Read a good book this summer? Tell someone about it!

Join Mosman Library’s summer reading program for adults and you could win fabulous prizes. Read a book, write a short review and go into the draw. Winners will be drawn each week in January.

Just ask our friendly staff for your review form when you check out your books or submit your review online.

Here’s what some of our patrons have been recommending…

The Broken Shore by Peter Temple CRIME / TEMP
A fantastic book a crime novel with a very complex multi-layered plot. Highly recommended. 4 stars.

The Turkish Gambit by B. Akunin DETECTIVE / AKUN
Boris Akunin, a modern Russian author has created a charming, yet mysterious young diplomat-detective operating at the end of the 19th Century. In the 3rd book he is at the front in the Russo-Turkish war trying to find a traitor. What makes it so interesting is that we see this war from the Russian point of view rather than the British. 4 stars.

The Naming of Eliza Quinn by Carol Birch F / BIRC
This was a totally absorbing epic, profound and deeply moving. This is a story of human life with all its highs and lows. Fascinating and beautifully written. 5 stars.

A Long long way by Sebastion Barry ADVENTURE / BARR
A wonderful story about Irish soldiers fighting for the British Empire in WW1 and Irish patriots in the 1916 Easter uprising. Barry’s writing is poetic, beautiful achingly sad and ruthlessly honest. My second reading was even more rewarding. 4½ stars.

The Poisonwood Bible by Barbara Kingsolver F / KING
A family saga based on a remote mission in the Congo narrated by the family members. Superbly told, the African life, vibrancy & colour beat louder than the drums for all involved. The monotony of daily life, the blandness of the diet and the evils of the area, all unfold into a magnificent social comment on the newly emerging Zaire. If you have a soul read this! 5 stars.

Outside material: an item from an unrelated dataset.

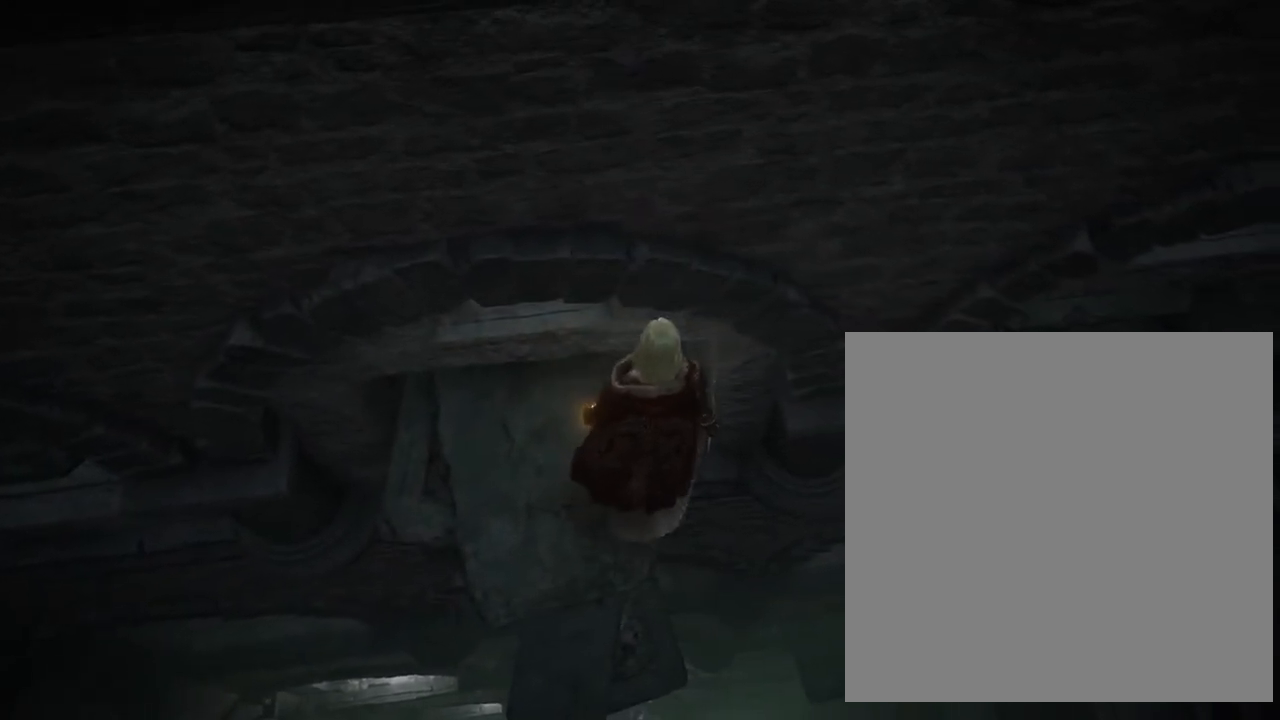
{"buttons": [], "left_stick": "up", "right_stick": "center", "events": []}
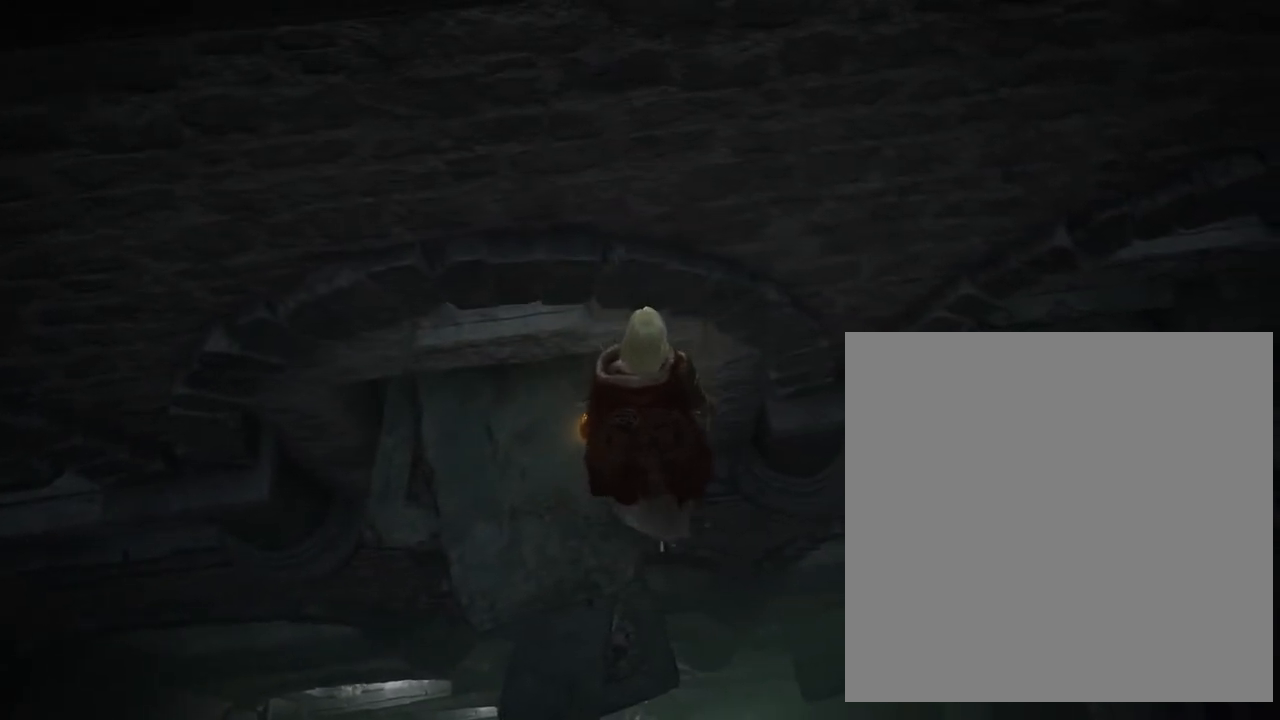
{"buttons": [], "left_stick": "up", "right_stick": "center", "events": []}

It’s not about the Bike: my journey back to life by Lance Armstrong 796.62 / ARMS
Powerful, inspiring & courageous. It encourages us all to live everyday to the fullest and gives us the strength to overcome adversity. 4 stars.

Last Drinks by Andrew McGahan F / MCGA
George has fled to the mountains to escape a post– QLD corruption inquiry in Brisbane. When the man who was once his best friend and partner in the seedy underbelly is found dead, George has to hunt down his past in search of answers. McGahan is master of the flawed character and while not as brutal as Praise, Last Drinks is an involving read. 3 stars.

The Cat of Portovecchio: Corfu tales by Maria Strani-Potts F / STRA
A delightful book for all readers covering life on all levels on a Greek isle, stories about believable ( and unbelievable) people and a very smart cat. Descriptions of scenery and people are excellent. You almost seem to be living there. The local receipes are an added bonus.

Sword Song by Bernard Cornwell HISTORICAL / CORN
Cornwell’s usual brisk tale of mayhem in Saxon/Viking Britain. Its Richard Sharpe again in mail and longboat, ever victorious, ever maligned and treated like dirt by the priviledged and favoured of King Alfred (Wellington again). Swords instead of muskets & cannons. 3 stars.

The Conjurers Bird by Martin Davies F / DAVI
I particularly enjoyed the almost seamless way the author joined the timeframes—no turning back to connect the two stories. The final denouement was a classic, money doesn’t win. A good read. 4 stars.

Lydia Cassatt Reading the Morning Papers by Harriett Scott Chessman F / CHES
Although this book has been in the Library for some years, I have not come across it before. I found it to be a lovely, lyrical read and I particularly liked the way the author has depicted Degas and the other Impressionist painters in an everyday setting.

Big Shots by Adam Shand 364.1 /SHAN
Adam Shand writes this rather complicated (complicated due to following a myriad of names; relationships and connections) story more like a chronicle of media (e.g. the Bulletin) expose. He interestingly displays his naivety in writing about Victoria’s well publicised criminal underworld however, shows some unknown insights behind criminals and their families. 3 stars.

The Last Good Man by Patience Swift F / SWIF
A strange book in some ways. Jumps from being rather real to be very superficial especially at the end. 2 stars.